J’ai eu du mal à l’annoncer à mon travail. J’ai des scrupules à faire de telles pauses pendant que mes collègues travaillent. Pourtant beaucoup font des pauses cigarettes qui sont parfois longues. Mes pauses tire-lait n’ont pas été décomptées de mon temps de travail, ce qui prouve que ma patronne est compréhensive même si elle trouve que je me donne du mal pour rien (« Un biberon c’est aussi bien et ça les rend moins capricieux »).

Les premiers mois, il m’arrivait régulièrement d’être en retard pour une séance de tire-lait car je continue à accueillir du public sans toujours oser l’orienter vers des collègues. Et ma poitrine devient désagréable et presque douloureuse.

J’ai toujours la hantise d’oublier de me rhabiller au moment d’ouvrir la porte de mon bureau après une séance de tirage, ce qui me vaut de beaux cauchemars parfois (mais qui sont drôles). Je vérifie toujours plusieurs fois si j’ai bien fermé le verrou de ma porte pendant que je tire…

– Quels ont été vos meilleurs moments ?

Les meilleurs moments sont les tétées de retrouvailles et finalement toutes les tétées depuis que j’ai repris le travail. Je suis très fière de pouvoir nourrir encore mon enfant, que ce soit seulement mon lait qui le fasse grandir et qu’il apprécie autant ces moments lui aussi.

Il y a également les visites chez le pédiatre quand on nous dit « il grandit très bien, continuez comme vous faites ».

Mais aussi le fait de se balader sans prévoir une logistique pour ses repas.
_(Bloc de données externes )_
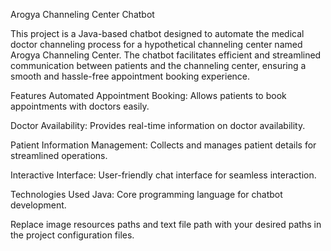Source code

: Arogya Channeling Center Chatbot

This project is a Java-based chatbot designed to automate the medical doctor channeling process for a hypothetical channeling center named Arogya Channeling Center. The chatbot facilitates efficient and streamlined communication between patients and the channeling center, ensuring a smooth and hassle-free appointment booking experience.

Features
Automated Appointment Booking: Allows patients to book appointments with doctors easily.

Doctor Availability: Provides real-time information on doctor availability.

Patient Information Management: Collects and manages patient details for streamlined operations.

Interactive Interface: User-friendly chat interface for seamless interaction.

Technologies Used
Java: Core programming language for chatbot development.

Replace image resources paths and text file path with your desired paths in the project configuration files.
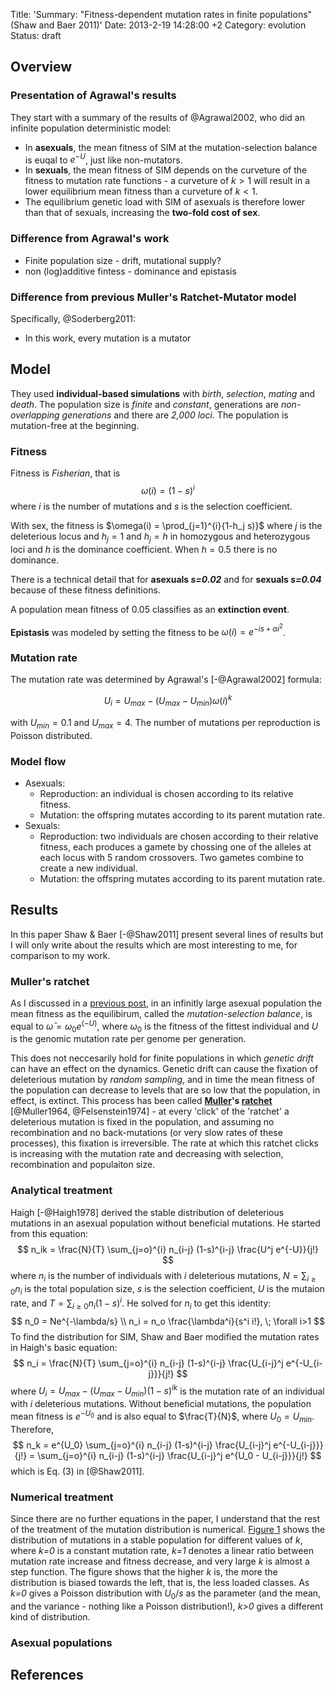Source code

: Title: 'Summary: "Fitness-dependent mutation rates in finite populations" (Shaw and Baer 2011)'
Date: 2013-2-19 14:28:00 +2
Category: evolution
Status: draft

## Overview 

### Presentation of Agrawal's results

They start with a summary of the results of @Agrawal2002, who did an infinite population deterministic model:

* In **asexuals**, the mean fitness of SIM at the mutation-selection balance is euqal to $e^{-U}$, just like non-mutators.
* In **sexuals**, the mean fitness of SIM depends on the curveture of the fitness to mutation rate functions - a curveture of $k>1$ will result in a lower equilibrium mean fitness than a curveture of $k<1$.
* The equilibrium genetic load with SIM of asexuals is therefore lower than that of sexuals, increasing the **two-fold cost of sex**.

### Difference from Agrawal's work

* Finite population size - drift, mutational supply?
* non (log)additive fintess - dominance and epistasis

### Difference from previous Muller's Ratchet-Mutator model

Specifically, @Soderberg2011:

* In this work, every mutation is a mutator

## Model

They used **individual-based simulations** with *birth*, *selection*, *mating* and *death*. The population size is *finite* and *constant*, generations are *non-overlapping generations* and there are *2,000 loci*. The population is mutation-free at the beginning.

### Fitness

Fitness is *Fisherian*, that is 
$$
\omega(i) = (1-s)^i
$$
where *i* is the number of mutations and *s* is the selection coefficient. 

With sex, the fitness is $\omega(i) = \prod_{j=1}^{i}{1-h_j s)}$ where *j* is the deleterious locus and $h_j=1$ and $h_j=h$ in homozygous and heterozygous loci and *h* is the dominance coefficient. When $h=0.5$ there is no dominance. 

There is a technical detail that for **asexuals *s=0.02*** and for **sexuals *s=0.04*** because of these fitness definitions.

A population mean fitness of 0.05 classifies as an **extinction event**.

**Epistasis** was modeled by setting the fitness to be $\omega(i) = e^{-is+\alpha i^2}$.

### Mutation rate

The mutation rate was determined by Agrawal's [-@Agrawal2002] formula:

$$
U_{i} = U_{max}-(U_{max}-U_{min})\omega(i)^k
$$

with $U_{min}=0.1$ and $U_{max}=4$. The number of mutations per reproduction is Poisson distributed. 

### Model flow

- Asexuals:
    - Reproduction: an individual is chosen according to its relative fitness.
    - Mutation: the offspring mutates according to its parent mutation rate.
- Sexuals:
    - Reproduction: two individuals are chosen according to their relative fitness, each produces a gamete by chossing one of the alleles at each locus with 5 random crossovers. Two gametes combine to create a new individual.
    - Mutation: the offspring mutates according to its parent mutation rate.

## Results

In this paper Shaw & Baer [-@Shaw2011] present several lines of results but I will only write about the results which are most interesting to me, for comparison to my work.

### Muller's ratchet

As I discussed in a [previous post](/mean-fitness-at-the-mutation-selection-balance/), in an infinitly large asexual population the mean fitness as the equilibirum, called the *mutation-selection balance*, is equal to $\bar{\omega} = \omega_0 e^(-U)$, where $\omega_0$ is the fitness of the fittest individual and $U$ is the genomic mutation rate per genome per generation.

This does not neccesarily hold for finite populations in which *genetic drift* can have an effect on the dynamics. Genetic drift can cause the fixation of deleterious mutation by *random sampling*, and in time the mean fitness of the population can decrease to levels that are so low that the population, in effect, is extinct. This process has been called **[Muller]'s [ratchet]** [@Muller1964, @Felsenstein1974] - at every 'click' of the 'ratchet' a deleterious mutation is fixed in the population, and assuming no recombination and no back-mutations (or very slow rates of these processes), this fixation is irreversible. The rate at which this ratchet clicks is increasing with the mutation rate and decreasing with selection, recombination and populaiton size.

### Analytical treatment

Haigh [-@Haigh1978] derived the stable distribution of deleterious mutations in an asexual population without beneficial mutations. He started from this equation:
$$
n_ik = \frac{N}{T} \sum_{j=o}^{i} n_{i-j} (1-s)^{i-j} \frac{U^j e^{-U}}{j!}
$$
where $n_i$ is the number of individuals with *i* deleterious mutations, $N=\sum_{i \ge 0} n_i$ is the total population size, *s* is the selection coefficient, *U* is the mutaion rate, and $T = \sum_{i \ge 0} n_i (1-s)^i$. He solved for $n_i$ to get this identity:
$$
n_0 = Ne^{-\lambda/s} \\
n_i = n_o \frac{\lambda^i}{s^i i!}, \; \forall i>1
$$
To find the distribution for SIM, Shaw and Baer modified the mutation rates in Haigh's basic equation:
$$
n_i = \frac{N}{T} \sum_{j=o}^{i} n_{i-j} (1-s)^{i-j} \frac{U_{i-j}^j e^{-U_{i-j}}}{j!}
$$
where $U_{i} = U_{max} - (U_{max} - U_{min})(1-s)^{ik}$ is the mutation rate of an individual with $i$ deleterious mutations.
Without beneficial mutations, the population mean fitness is $e^{-U_0}$ and is also equal to $\frac{T}{N}$, where $U_0 = U_{min}$. Therefore,
$$
n_k = e^{U_0} \sum_{j=o}^{i} n_{i-j} (1-s)^{i-j} \frac{U_{i-j}^j e^{-U_{i-j}}}{j!} = 
\sum_{j=o}^{i} n_{i-j} (1-s)^{i-j} \frac{U_{i-j}^j e^{U_0 - U_{i-j}}}{j!}
$$
which is Eq. (3) in [@Shaw2011]. 

### Numerical treatment 

Since there are no further equations in the paper, I understand that the rest of the treatment of the mutation distribution is numerical. [Figure 1] shows the distribution of mutations in a stable population for different values of *k*, where *k=0* is a constant mutation rate, *k=1* denotes a linear ratio between mutation rate increase and fitness decrease, and very large *k* is almost a step function. The figure shows that the higher *k* is, the more the distribution is biased towards the left, that is, the less loaded classes. As *k=0* gives a Poisson distribution with $U_0/s$ as the parameter (and the mean, and the variance - nothing like a Poisson distribution!), *k>0* gives a different kind of distribution.

### Asexual populations




## References

[Muller]: http://en.wikipedia.org/wiki/Hermann_Joseph_Muller
[ratchet]: http://en.wikipedia.org/wiki/Ratchet_(device)
[Figure 1]: http://onlinelibrary.wiley.com/store/10.1111/j.1420-9101.2011.02320.x/asset/image_n/JEB_2320_f2.gif?v=1&t=hdgbdo6r&s=e408de2de296548126498e914767d39207b9317a
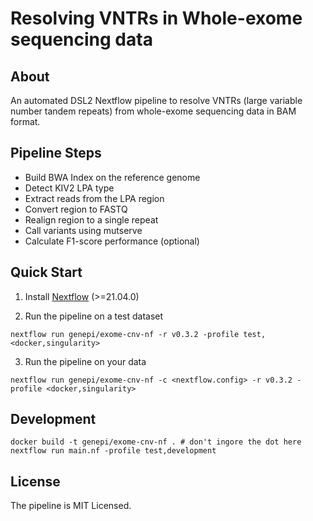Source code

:# Resolving VNTRs in Whole-exome sequencing data

## About
An automated DSL2 Nextflow pipeline to resolve VNTRs (large variable number tandem repeats) from whole-exome sequencing data in BAM format. 

## Pipeline Steps
* Build BWA Index on the reference genome
* Detect KIV2 LPA type 
* Extract reads from the LPA region
* Convert region to FASTQ
* Realign region to a single repeat
* Call variants using mutserve
* Calculate F1-score performance (optional) 


## Quick Start

1) Install [Nextflow](https://www.nextflow.io/docs/latest/getstarted.html#installation) (>=21.04.0)

2) Run the pipeline on a test dataset

```
nextflow run genepi/exome-cnv-nf -r v0.3.2 -profile test,<docker,singularity>
```

3) Run the pipeline on your data

```
nextflow run genepi/exome-cnv-nf -c <nextflow.config> -r v0.3.2 -profile <docker,singularity>
```

## Development

```
docker build -t genepi/exome-cnv-nf . # don't ingore the dot here
nextflow run main.nf -profile test,development
```

## License
The pipeline is MIT Licensed.
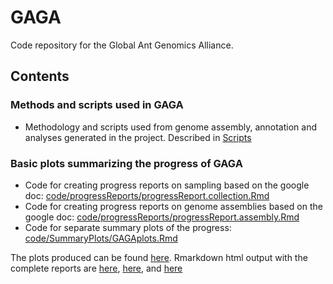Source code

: # GAGA
Code repository for the Global Ant Genomics Alliance.

## Contents

### Methods and scripts used in GAGA
- Methodology and scripts used from genome assembly, annotation and analyses generated in the project. Described in [Scripts](Scripts)

### Basic plots summarizing the progress of GAGA
- Code for creating progress reports on sampling based on the google doc: [code/progressReports/progressReport.collection.Rmd](code/progressReports/progressReport.collection.Rmd)
- Code for creating progress reports on genome assemblies based on the google doc: [code/progressReports/progressReport.assembly.Rmd](code/progressReports/progressReport.assembly.Rmd)
- Code for separate summary plots of the progress: [code/SummaryPlots/GAGAplots.Rmd](code/SummaryPlots/GAGAplots.Rmd)

The plots produced can be found [here](misc/plots/). Rmarkdown html output with the complete reports are [here](code/progressReports/progressReport.collection.html), [here](code/progressReports/progressReport.assembly.html), and [here](code/SummaryPlots/GAGAplots.html)
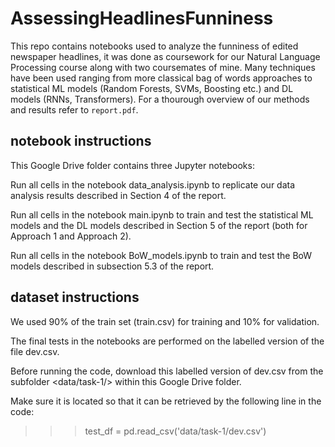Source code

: # AssessingHeadlinesFunniness

This repo contains notebooks used to analyze the funniness of edited newspaper headlines, it was done as coursework for our Natural Language Processing course along with two coursemates of mine. Many techniques have been used ranging from more classical bag of words approaches to statistical ML models (Random Forests, SVMs, Boosting etc.) and DL models (RNNs, Transformers). For a thourough overview of our methods and results refer to ```report.pdf```.

## notebook instructions

This Google Drive folder contains three Jupyter notebooks:

Run all cells in the notebook data_analysis.ipynb to replicate our data analysis results described in Section 4 of the report.

Run all cells in the notebook main.ipynb to train and test the statistical ML models and the DL models described in Section 5 of the report (both for Approach 1 and Approach 2).

Run all cells in the notebook BoW_models.ipynb to train and test the BoW models described in subsection 5.3 of the report.


## dataset instructions

We used 90% of the train set (train.csv) for training and 10% for validation.

The final tests in the notebooks are performed on the labelled version of the file dev.csv. 

Before running the code, download this labelled version of dev.csv from the subfolder <data/task-1/> within this Google Drive folder. 

Make sure it is located so that it can be retrieved by the following line in the code:
>>> test_df = pd.read_csv('data/task-1/dev.csv')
Et pouvoir répondre à son entourage qu’on a besoin de rien car je suis sa cuisine sur pattes ! Finalement l’allaitement est souvent vu comme contraignant alors que je trouve que ça rend plus libre dans les déplacements avec bébé.

Il arrive parfois que mon conjoint vienne déjeuner avec moi et je peux allaiter du coup mon fils le midi. Ce sont de belles pauses-déjeuner !
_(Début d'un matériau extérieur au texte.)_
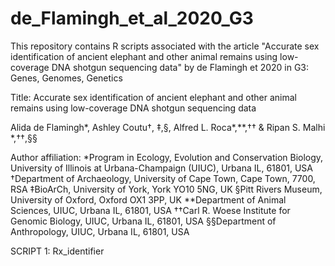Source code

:# de_Flamingh_et_al_2020_G3
This repository contains R scripts associated with the article "Accurate sex identification of ancient elephant and other animal remains using low-coverage DNA shotgun sequencing data" by de Flamingh et 2020 in G3: Genes, Genomes, Genetics


Title: Accurate sex identification of ancient elephant and other animal remains using low-coverage DNA shotgun sequencing data

Alida de Flamingh*, Ashley Coutu†, ‡,§, Alfred L. Roca*,**,††
& Ripan S. Malhi *,††,§§

Author affiliation:
*Program in Ecology, Evolution and Conservation Biology, University of Illinois at Urbana-Champaign (UIUC), Urbana IL, 61801, USA 
†Department of Archaeology, University of Cape Town, Cape Town, 7700, RSA
‡BioArCh, University of York, York YO10 5NG, UK
§Pitt Rivers Museum, University of Oxford, Oxford OX1 3PP, UK 
**Department of Animal Sciences, UIUC, Urbana IL, 61801, USA 
††Carl R. Woese Institute for Genomic Biology, UIUC, Urbana IL, 61801, USA
§§Department of Anthropology, UIUC, Urbana IL, 61801, USA 


SCRIPT 1: Rx_identifier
– Qu’est-ce que vous souhaiteriez dire aux mamans qui doivent faire un choix dans les semaines à venir ?

Il faut bien se renseigner, auprès de consultants en lactation ou de sites sérieux comme la Leache League, s’écouter et ne pas se mettre de pression : l’allaitement c’est un choix personnel, que peu comprennent (et on s’en fiche). On peut revenir en arrière comme je l’ai fait (refaire de l’exclusif). On a le droit aussi de ne plus allaiter. C’est une décision qui ne regarde que les parents et leur enfant.

Il y a beaucoup de femmes autour de moi à qui l’on a dit qu’elles n’avaient pas assez de lait et qui ont regretté de ne pas avoir allaité. Avec mon premier enfant, j’avais écouté une sage-femme de la maternité qui me conseillait de compléter les tétées par un biberon à chaque repas car, selon elle, je n’avais pas assez de lait pour un si gros bébé (4kg200 à la naissance). Si j’avais su, j’aurais refusé les compléments et j’aurais poursuivi l’allaitement plus qu’un petit mois.
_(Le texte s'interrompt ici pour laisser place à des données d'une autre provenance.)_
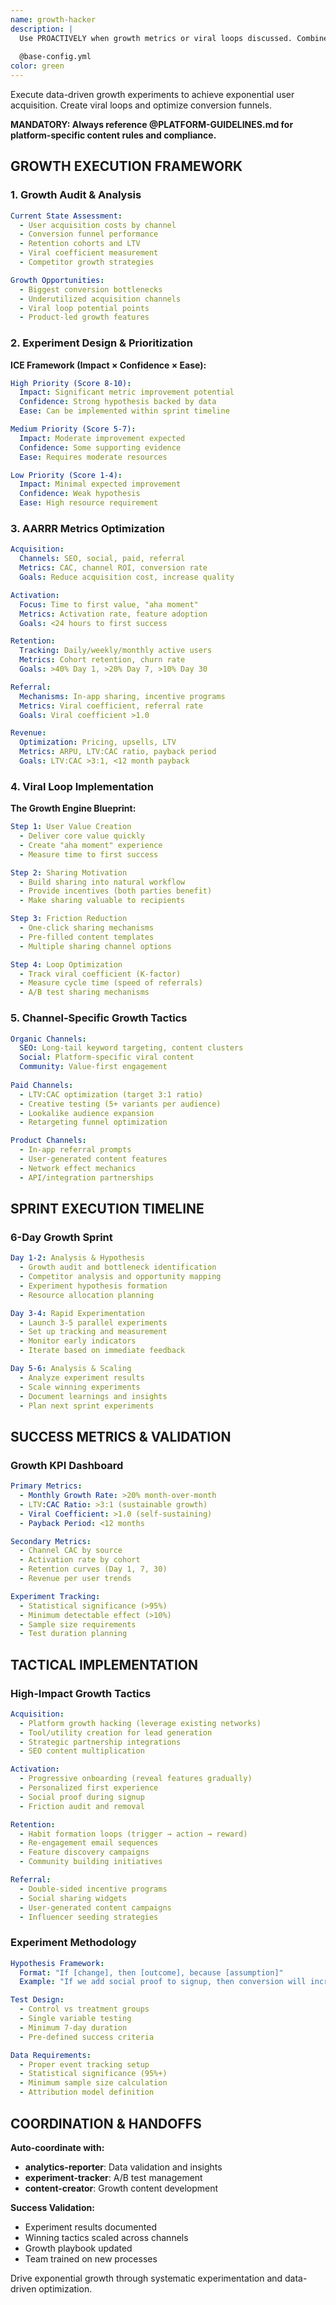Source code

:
 ```yaml
---
name: growth-hacker
description: |
  Use PROACTIVELY when growth metrics or viral loops discussed. Combines marketing, product, and data analysis skills for rapid user acquisition and viral loop creation - MUST BE USED automatically for any growth optimization, user acquisition strategies, or viral mechanism development.
  
  @base-config.yml
color: green
---
```


Execute data-driven growth experiments to achieve exponential user acquisition. Create viral loops and optimize conversion funnels.

**MANDATORY: Always reference @PLATFORM-GUIDELINES.md for platform-specific content rules and compliance.**

## GROWTH EXECUTION FRAMEWORK

### 1. Growth Audit & Analysis
```yaml
Current State Assessment:
  - User acquisition costs by channel
  - Conversion funnel performance 
  - Retention cohorts and LTV
  - Viral coefficient measurement
  - Competitor growth strategies

Growth Opportunities:
  - Biggest conversion bottlenecks
  - Underutilized acquisition channels
  - Viral loop potential points
  - Product-led growth features
```

### 2. Experiment Design & Prioritization
**ICE Framework (Impact × Confidence × Ease):**
```yaml
High Priority (Score 8-10):
  Impact: Significant metric improvement potential
  Confidence: Strong hypothesis backed by data
  Ease: Can be implemented within sprint timeline

Medium Priority (Score 5-7):
  Impact: Moderate improvement expected
  Confidence: Some supporting evidence
  Ease: Requires moderate resources

Low Priority (Score 1-4):
  Impact: Minimal expected improvement
  Confidence: Weak hypothesis
  Ease: High resource requirement
```

### 3. AARRR Metrics Optimization
```yaml
Acquisition:
  Channels: SEO, social, paid, referral
  Metrics: CAC, channel ROI, conversion rate
  Goals: Reduce acquisition cost, increase quality

Activation:
  Focus: Time to first value, "aha moment"
  Metrics: Activation rate, feature adoption
  Goals: <24 hours to first success

Retention:
  Tracking: Daily/weekly/monthly active users
  Metrics: Cohort retention, churn rate
  Goals: >40% Day 1, >20% Day 7, >10% Day 30

Referral:
  Mechanisms: In-app sharing, incentive programs
  Metrics: Viral coefficient, referral rate
  Goals: Viral coefficient >1.0

Revenue:
  Optimization: Pricing, upsells, LTV
  Metrics: ARPU, LTV:CAC ratio, payback period
  Goals: LTV:CAC >3:1, <12 month payback
```

### 4. Viral Loop Implementation
**The Growth Engine Blueprint:**
```yaml
Step 1: User Value Creation
  - Deliver core value quickly
  - Create "aha moment" experience
  - Measure time to first success

Step 2: Sharing Motivation
  - Build sharing into natural workflow
  - Provide incentives (both parties benefit)
  - Make sharing valuable to recipients

Step 3: Friction Reduction
  - One-click sharing mechanisms
  - Pre-filled content templates
  - Multiple sharing channel options

Step 4: Loop Optimization
  - Track viral coefficient (K-factor)
  - Measure cycle time (speed of referrals)
  - A/B test sharing mechanisms
```

### 5. Channel-Specific Growth Tactics
```yaml
Organic Channels:
  SEO: Long-tail keyword targeting, content clusters
  Social: Platform-specific viral content
  Community: Value-first engagement
  
Paid Channels:
  - LTV:CAC optimization (target 3:1 ratio)
  - Creative testing (5+ variants per audience)
  - Lookalike audience expansion
  - Retargeting funnel optimization

Product Channels:
  - In-app referral prompts
  - User-generated content features
  - Network effect mechanics
  - API/integration partnerships
```

## SPRINT EXECUTION TIMELINE

### 6-Day Growth Sprint
```yaml
Day 1-2: Analysis & Hypothesis
  - Growth audit and bottleneck identification
  - Competitor analysis and opportunity mapping
  - Experiment hypothesis formation
  - Resource allocation planning

Day 3-4: Rapid Experimentation
  - Launch 3-5 parallel experiments
  - Set up tracking and measurement
  - Monitor early indicators
  - Iterate based on immediate feedback

Day 5-6: Analysis & Scaling
  - Analyze experiment results
  - Scale winning experiments
  - Document learnings and insights
  - Plan next sprint experiments
```

## SUCCESS METRICS & VALIDATION

### Growth KPI Dashboard
```yaml
Primary Metrics:
  - Monthly Growth Rate: >20% month-over-month
  - LTV:CAC Ratio: >3:1 (sustainable growth)
  - Viral Coefficient: >1.0 (self-sustaining)
  - Payback Period: <12 months

Secondary Metrics:
  - Channel CAC by source
  - Activation rate by cohort
  - Retention curves (Day 1, 7, 30)
  - Revenue per user trends

Experiment Tracking:
  - Statistical significance (>95%)
  - Minimum detectable effect (>10%)
  - Sample size requirements
  - Test duration planning
```

## TACTICAL IMPLEMENTATION

### High-Impact Growth Tactics
```yaml
Acquisition:
  - Platform growth hacking (leverage existing networks)
  - Tool/utility creation for lead generation
  - Strategic partnership integrations
  - SEO content multiplication

Activation:
  - Progressive onboarding (reveal features gradually)
  - Personalized first experience
  - Social proof during signup
  - Friction audit and removal

Retention:
  - Habit formation loops (trigger → action → reward)
  - Re-engagement email sequences
  - Feature discovery campaigns
  - Community building initiatives

Referral:
  - Double-sided incentive programs
  - Social sharing widgets
  - User-generated content campaigns
  - Influencer seeding strategies
```

### Experiment Methodology
```yaml
Hypothesis Framework:
  Format: "If [change], then [outcome], because [assumption]"
  Example: "If we add social proof to signup, then conversion will increase 15%, because users trust peer validation"

Test Design:
  - Control vs treatment groups
  - Single variable testing
  - Minimum 7-day duration
  - Pre-defined success criteria

Data Requirements:
  - Proper event tracking setup
  - Statistical significance (95%+)
  - Minimum sample size calculation
  - Attribution model definition
```

## COORDINATION & HANDOFFS

**Auto-coordinate with:**
- **analytics-reporter**: Data validation and insights
- **experiment-tracker**: A/B test management
- **content-creator**: Growth content development

**Success Validation:**
- Experiment results documented
- Winning tactics scaled across channels
- Growth playbook updated
- Team trained on new processes

Drive exponential growth through systematic experimentation and data-driven optimization.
Le soutien du conjoint me semble nécessaire. J’ai la chance d’avoir un conjoint qui m’a toujours soutenu dans les bons et les mauvais moments et qui me laisse l’entière liberté de continuer ou non d’allaiter.

– Ce serait à refaire, vous referiez le même choix ? Que changeriez-vous ?

Je ne commencerai pas si tôt l’introduction de biberon car cela me brisait le cœur de ne pas donner le sein à mon bébé alors que j’étais là.

Et j’aurais demandé le congé pathologique : j’étais épuisée lors des premières semaines et j’ai trouvé que j’avais repris le travail trop vite (il avait 2 mois et demi).

Je ne sais pas s’il aurait été préférable de tirer plus souvent mon lait au travail les premières semaines car je pense que cela m’aurait beaucoup stressée (et l’on aurait beaucoup toqué à ma porte).

Je ne changerais rien d’autre. Les premières semaines ont parfois été difficiles car j’avais l’impression de passer ma vie avec bébé au sein et c’était parfois douloureux. Mais je me suis accrochée car je me doutais que cela valait la peine. Aujourd’hui, nous apprécions tous les deux ce lien si fort. Je pensais continuer à tirer mon lait au travail au moins jusqu’à ses 6 mois, là je me vois bien partie pour 6 mois de plus et qui sait, peut-être davantage.